Anyway, from what I can tell the only notables differences between multitasking and async is that the former has all the Coordinator-related business and less rich API. The former looks helpful, I’d be really curious to hear an opinion of someone who used both styles of concurrency on which one is more ergonomic and less error-prone.

As for exception-handling, I do believe that both “fail everything if one fails” and “keep going if one fails” are useful, so it’s fine to expect the user to make a conscious choice.

I think “keep going if one fails” might be an antipattern and should only be done in a very explicit manner by using try/catch manually.
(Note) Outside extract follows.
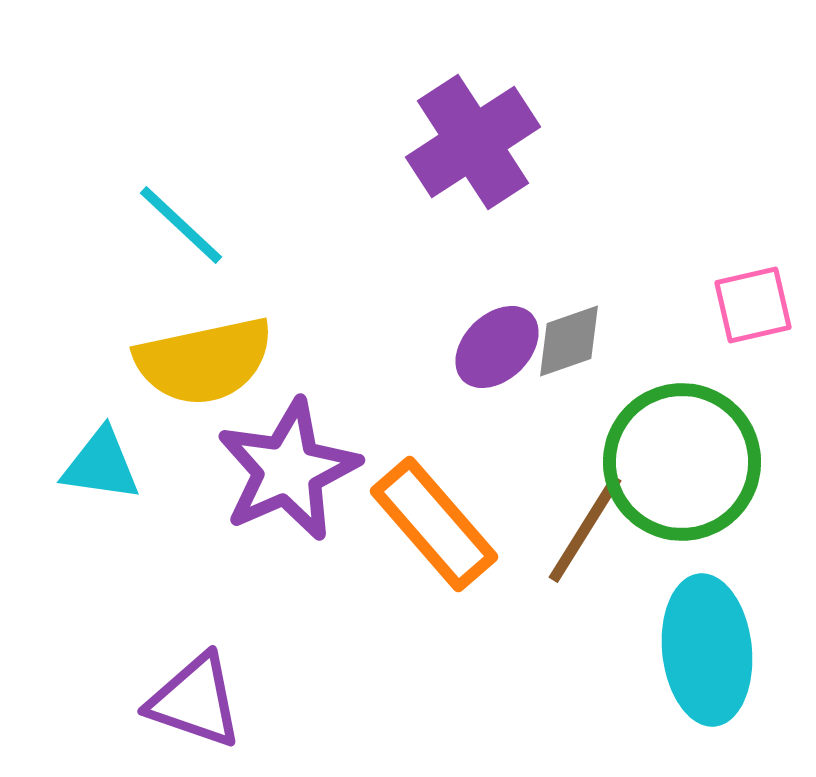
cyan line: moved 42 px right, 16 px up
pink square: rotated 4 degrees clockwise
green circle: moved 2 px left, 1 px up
Threads can theoretically exit almost anywhere, so action1 >> action2 does not guarantee that action2 will run after action1. If the exception gets propagated, then you know about it at least and can shutdown any waits for action2.

This is also why there is no cancelTask and no startTry (a combination of start and try), since I do not want users to spawn threads which do not run fully. Of course, action1 >> action2 is not guaranteed to run after another even if you use multitasking, but I like to think that it is more difficult to make mistakes.

This is all a rather opinionated choice, so I second that an experience report on a real-world project would be helpful.